The National Negro Business League was formed to meet and deliberate at conventions, show each other that they could thrive in the capitalist economy they found themselves if they applied their skills.
Such business owners became anchors of black communities in the north and south including Memphis, Tennessee.
Historian, Paula Giddings submitted that “blacks were on the way to becoming first class citizens.”
Thomas Morse was one of such men who owned the Peoples Grocery Store in Memphis. It was a co-op “cooperative society” owned by at least 10 African-American citizens in the town. While a town with such enterprising people will be happy for it, Michelle Duster, author of ‘Descendent of Ida B. Wells’ rendered that blacks were rather viewed as a constant threat. In Mr. Morse’s community, another grocery store was being run by a white, William Berret.
In March of 1892, fearful and jealous of the success of the Peoples Grocery, Berret instigated a mob attack on his competition. Men came in the middle of the night and dragged him out. He would be arrested and sent to the jail and then taken about a mile out north, tortured alongside men from the grocery store and shot dead.
Local journalist and close friend, Ida B. Wells will note that the lynching of Morse “exposed me to lynching. It was an excuse to get rid of Negroes acquiring wealth and property and thus keep the race terrorized.”
Lynching was sweeping across the nation such that in 1892 alone, 161 Blacks had been lynched and given the glee with which the press owned by white men published such stories plus the supposed guilt of the Blacks, Ms. Wells decided to investigate.
Wells launched a national investigation which found that lynching was typically motivated by white resentment of Black economic competition.
When she published the report, her life came under threat. A mob destroyed her Memphis Free Speech newspaper office lying in wait to lynch her on her return. Wells had travelled to Philadelphia at the time.
With the threat, she chose not to return to Memphis. In 1893, a year after she fled, she delivered a blistering speech at the Chicago World’s Fair.
Before a packed house, she condemned racism in mainstream press. Establishing that the men who send other men to actually lynch Blacks were those who owned the telegraph wires, newspapers and other communication with the outside world.
She added these same men write the reports which justify lynching which is accepted by the world without questions.
Then there is the May 31, 1921 destruction of Tulsa’s Black Wall Street by a white mob.

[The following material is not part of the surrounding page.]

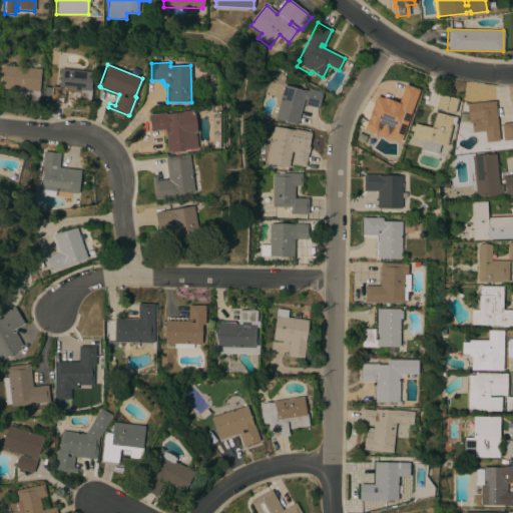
[(40,69),(38,92),(39,92),(38,106),(20,104),(21,90),(0,89),(3,65),(40,69)]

White Tulsans then attacked the Greenwood neighborhood for two days. Smithsonian Magazine reported the mob destroyed 35 blocks and killed almost 300 Black people. White rioters, aided by city government and the National Guard “were deputized and handed weapons” to carry out the massacre.
Greenwood had restaurants, furriers, jewelry stores and hotels earning its Wall Street nickname but the wealth infuriated White residents and business owners, and their anger exploded with the attack under the pretest that a white lady had been raped by a Black.
A look at the lynching acts against Blacks by white mob often are initiated with a claim that a white had been raped, assaulted, beaten or killed but history has recorded many instances where the supposed victims recanted their story decades later. The woman who claimed Emmett Till flirted and held her confessed 60 years later that the poor lad just bought a sweet at her shop.
Tulsa’s black district destruction came from private planes commissioned either by the city or White business owners which bombed Greenwood, making Well’s argument that beyond the rape and assault allegations, the real motivation for lynching is to curtail economic advancement of Blacks. Even now, African-Americans continue to be lynched (kill without legal sanction) with the police leading the pack while the prison industrial complex swallows up many innocent people.